La Sala reconoce que se activó el mecanismo indiciario, pero considera que la empresa levantó la carga que le impone la doctrina constitucional (STS de 21 de febrero de 2018, rec. 842/2016): acreditó que la decisión extintiva se sustentó en una causa disciplinaria identificable —el informe del detective— y no en la situación de baja en sí misma.
La discrepancia se sitúa en la valoración jurídica de unos hechos realmente constatados, no en un móvil discriminatorio encubierto. Resultado: improcedencia, con readmisión o indemnización a elección de quien corresponda según las reglas generales, pero no nulidad.
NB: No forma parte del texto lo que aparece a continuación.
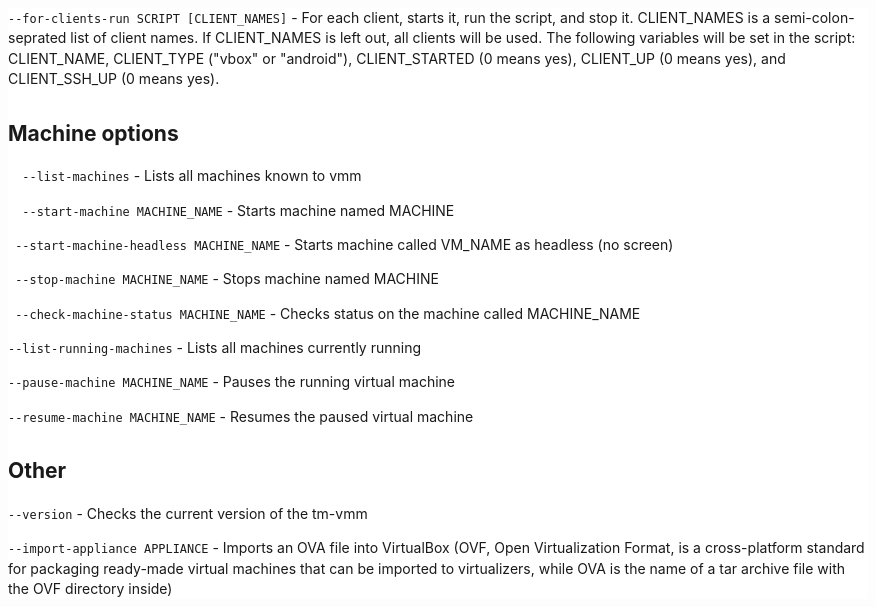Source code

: `--for-clients-run SCRIPT [CLIENT_NAMES]` - For each client, starts it, run the script, and stop it. CLIENT_NAMES is a semi-colon-seprated list of client names. If CLIENT_NAMES is left out, all clients will be used. The following variables will be set in the script: CLIENT_NAME, CLIENT_TYPE ("vbox" or "android"), CLIENT_STARTED (0 means yes), CLIENT_UP (0 means yes), and CLIENT_SSH_UP (0 means yes).


## Machine options

`  --list-machines` - Lists all machines known to vmm

`  --start-machine MACHINE_NAME` - Starts machine named MACHINE

` --start-machine-headless MACHINE_NAME` - Starts machine called VM_NAME as headless (no screen)

` --stop-machine MACHINE_NAME`  - Stops machine named MACHINE

` --check-machine-status MACHINE_NAME` - Checks status on the machine called MACHINE_NAME

`--list-running-machines` - Lists all machines currently running

`--pause-machine MACHINE_NAME` - Pauses the running virtual machine

`--resume-machine MACHINE_NAME` - Resumes the paused virtual machine


## Other

`--version` - Checks the current version of the tm-vmm

`--import-appliance APPLIANCE` - Imports an OVA file into VirtualBox (OVF, Open Virtualization Format, is a cross-platform standard for packaging ready-made virtual machines that can be imported to virtualizers, while OVA is the name of a tar archive file with the OVF directory inside)
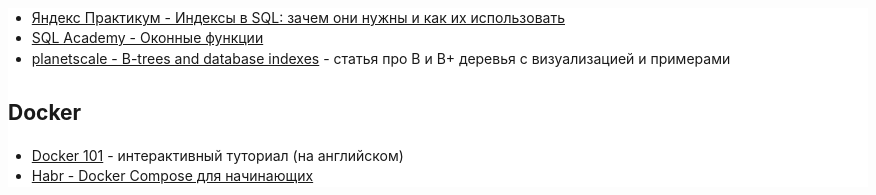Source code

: - [Яндекс Практикум - Индексы в SQL: зачем они нужны и как их использовать](https://practicum.yandex.ru/blog/indeksy-v-sql-kak-rabotayut-zachem-nuzhny/)
- [SQL Academy - Оконные функции](https://sql-academy.org/ru/guide/windows-functions)
- [planetscale - B-trees and database indexes](https://planetscale.com/blog/btrees-and-database-indexes) - статья про B и B+ деревья с визуализацией и примерами

## Docker

- [Docker 101](https://www.docker.com/101-tutorial/) - интерактивный туториал (на английском)
- [Habr - Docker Compose для начинающих](https://habr.com/ru/companies/ruvds/articles/450312/)
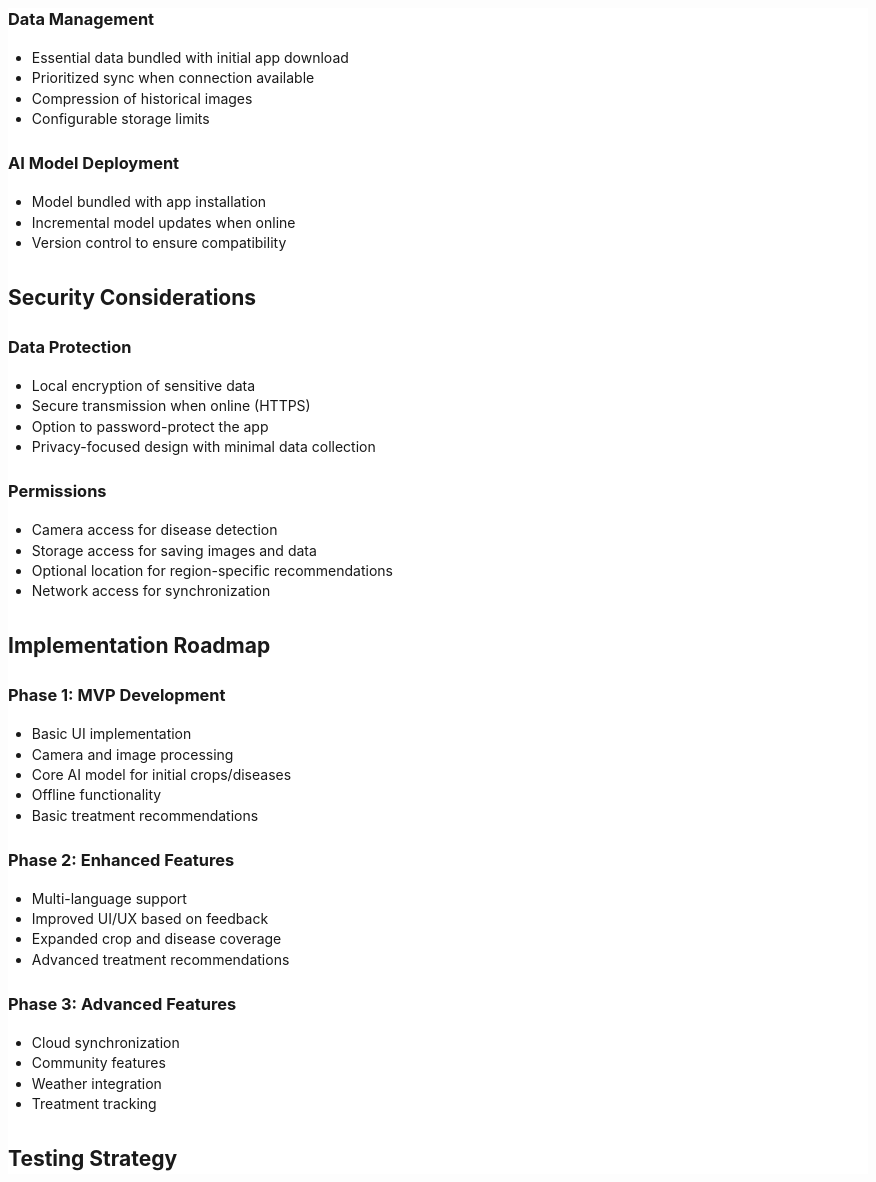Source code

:### Data Management
- Essential data bundled with initial app download
- Prioritized sync when connection available
- Compression of historical images
- Configurable storage limits

### AI Model Deployment
- Model bundled with app installation
- Incremental model updates when online
- Version control to ensure compatibility

## Security Considerations

### Data Protection
- Local encryption of sensitive data
- Secure transmission when online (HTTPS)
- Option to password-protect the app
- Privacy-focused design with minimal data collection

### Permissions
- Camera access for disease detection
- Storage access for saving images and data
- Optional location for region-specific recommendations
- Network access for synchronization

## Implementation Roadmap

### Phase 1: MVP Development
- Basic UI implementation
- Camera and image processing
- Core AI model for initial crops/diseases
- Offline functionality
- Basic treatment recommendations

### Phase 2: Enhanced Features
- Multi-language support
- Improved UI/UX based on feedback
- Expanded crop and disease coverage
- Advanced treatment recommendations

### Phase 3: Advanced Features
- Cloud synchronization
- Community features
- Weather integration
- Treatment tracking

## Testing Strategy
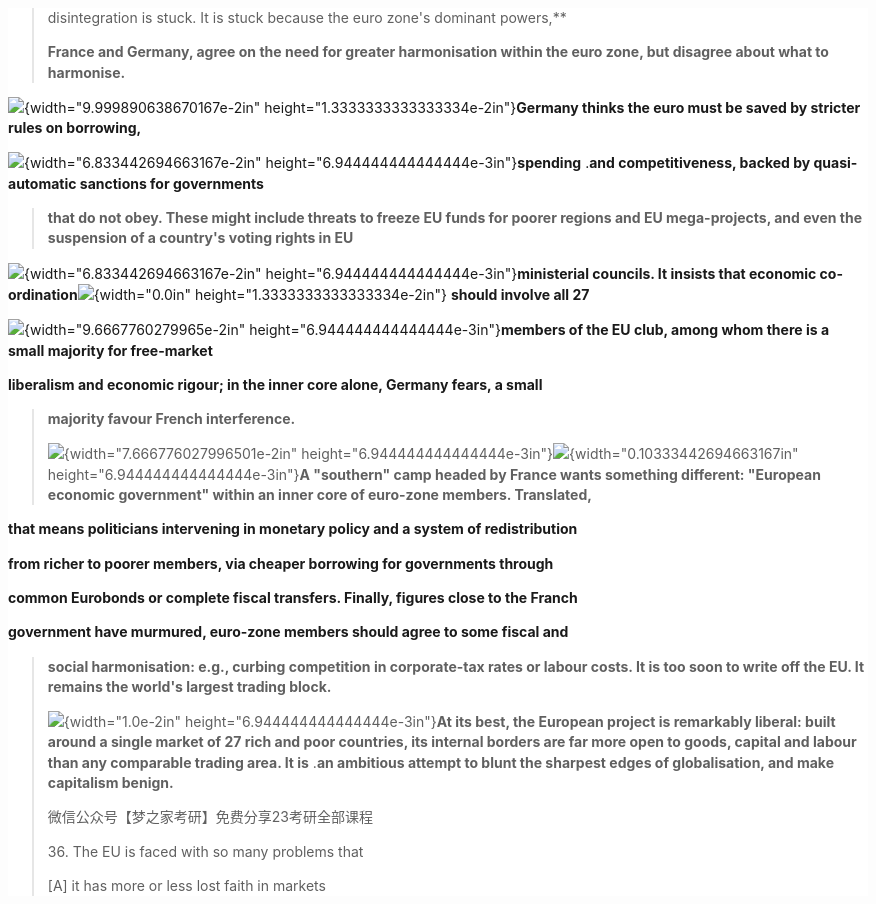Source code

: > disintegration is stuck. It is stuck because the euro zone\'s dominant
> powers,**
>
> **France and Germany, agree on the need for greater harmonisation
> within the euro zone, but disagree about what to harmonise.**

![](media/image79.jpeg){width="9.999890638670167e-2in"
height="1.3333333333333334e-2in"}**Germany thinks the euro must be saved
by stricter rules on borrowing,**

![](media/image41.jpeg){width="6.833442694663167e-2in"
height="6.944444444444444e-3in"}**spending** .**and competitiveness,
backed by quasi-automatic sanctions for governments**

> **that do not obey. These might include threats to freeze EU funds for
> poorer regions and EU mega-projects, and even the suspension of a
> country\'s voting rights in EU**

![](media/image41.jpeg){width="6.833442694663167e-2in"
height="6.944444444444444e-3in"}**ministerial councils. It insists that
economic co-ordination**![](media/image88.jpeg){width="0.0in"
height="1.3333333333333334e-2in"} **should involve all 27**

![](media/image89.jpeg){width="9.6667760279965e-2in"
height="6.944444444444444e-3in"}**members of the EU club, among whom
there is a small majority for free-market**

**liberalism and economic rigour; in the inner core alone, Germany
fears, a small**

> **majority favour French interference.**
>
> ![](media/image90.jpeg){width="7.666776027996501e-2in"
> height="6.944444444444444e-3in"}![](media/image62.jpeg){width="0.10333442694663167in"
> height="6.944444444444444e-3in"}**A \"southern\" camp headed by France
> wants something different: \"European economic government\" within an
> inner core of euro-zone members. Translated,**

**that means politicians intervening in monetary policy and a system of
redistribution**

**from richer to poorer members, via cheaper borrowing for governments
through**

**common Eurobonds or complete fiscal transfers. Finally, figures close
to the Franch**

**government have murmured, euro-zone members should agree to some
fiscal and**

> **social harmonisation: e.g., curbing competition in corporate-tax
> rates or labour costs. It is too soon to write off the EU. It remains
> the world\'s largest trading block.**
>
> ![](media/image3.jpeg){width="1.0e-2in"
> height="6.944444444444444e-3in"}**At its best, the European project is
> remarkably liberal: built around a single market of 27 rich and poor
> countries, its internal borders are far more open to goods, capital
> and labour than any comparable trading area. It is** .**an ambitious
> attempt to blunt the sharpest edges of globalisation, and make
> capitalism benign.**
>
> 微信公众号【梦之家考研】免费分享23考研全部课程
>
> 36\. The EU is faced with so many problems that
>
> \[A\] it has more or less lost faith in markets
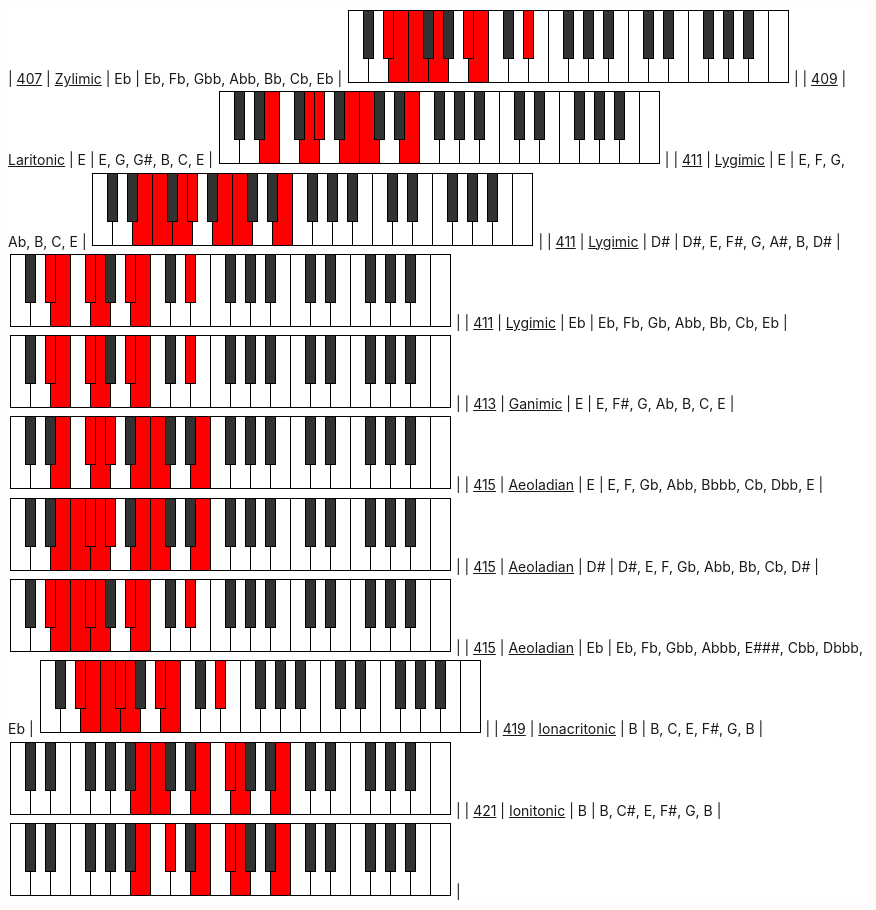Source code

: | [407](https://ianring.com/musictheory/scales/407) | [Zylimic](ModeEFlatZylimic.md) | Eb | Eb, Fb, Gbb, Abb, Bb, Cb, Eb | ![ModeEFlatZylimic](ModeEFlatZylimic.png) |
| [409](https://ianring.com/musictheory/scales/409) | [Laritonic](ModeENaturalLaritonic.md) | E | E, G, G#, B, C, E | ![ModeENaturalLaritonic](ModeENaturalLaritonic.png) |
| [411](https://ianring.com/musictheory/scales/411) | [Lygimic](ModeENaturalLygimic.md) | E | E, F, G, Ab, B, C, E | ![ModeENaturalLygimic](ModeENaturalLygimic.png) |
| [411](https://ianring.com/musictheory/scales/411) | [Lygimic](ModeDSharpLygimic.md) | D# | D#, E, F#, G, A#, B, D# | ![ModeDSharpLygimic](ModeDSharpLygimic.png) |
| [411](https://ianring.com/musictheory/scales/411) | [Lygimic](ModeEFlatLygimic.md) | Eb | Eb, Fb, Gb, Abb, Bb, Cb, Eb | ![ModeEFlatLygimic](ModeEFlatLygimic.png) |
| [413](https://ianring.com/musictheory/scales/413) | [Ganimic](ModeENaturalGanimic.md) | E | E, F#, G, Ab, B, C, E | ![ModeENaturalGanimic](ModeENaturalGanimic.png) |
| [415](https://ianring.com/musictheory/scales/415) | [Aeoladian](ModeENaturalAeoladian.md) | E | E, F, Gb, Abb, Bbbb, Cb, Dbb, E | ![ModeENaturalAeoladian](ModeENaturalAeoladian.png) |
| [415](https://ianring.com/musictheory/scales/415) | [Aeoladian](ModeDSharpAeoladian.md) | D# | D#, E, F, Gb, Abb, Bb, Cb, D# | ![ModeDSharpAeoladian](ModeDSharpAeoladian.png) |
| [415](https://ianring.com/musictheory/scales/415) | [Aeoladian](ModeEFlatAeoladian.md) | Eb | Eb, Fb, Gbb, Abbb, E###, Cbb, Dbbb, Eb | ![ModeEFlatAeoladian](ModeEFlatAeoladian.png) |
| [419](https://ianring.com/musictheory/scales/419) | [Ionacritonic](ModeBNaturalIonacritonic.md) | B | B, C, E, F#, G, B | ![ModeBNaturalIonacritonic](ModeBNaturalIonacritonic.png) |
| [421](https://ianring.com/musictheory/scales/421) | [Ionitonic](ModeBNaturalIonitonic.md) | B | B, C#, E, F#, G, B | ![ModeBNaturalIonitonic](ModeBNaturalIonitonic.png) |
Claves prácticas para trabajadores de baja y para empresas
Para las personas trabajadoras, la sentencia confirma que estar de baja no es estar recluido: las actividades cotidianas compatibles con la patología —pasear, comprar, desplazarse— no autorizan el despido, salvo que exista prescripción de reposo o que la conducta revele que la incapacidad es ficticia o retrase la curación.
Para las empresas, el mensaje es doble. El informe de detective es prueba válida, pero no basta con grabar actividad: hay que ponerla en relación con las limitaciones concretas del proceso patológico y con el puesto de trabajo. Y aunque el despido se pierda, fundarlo en hechos disciplinarios identificables y constatados protege frente a la nulidad por discriminación, que es el escenario más gravoso.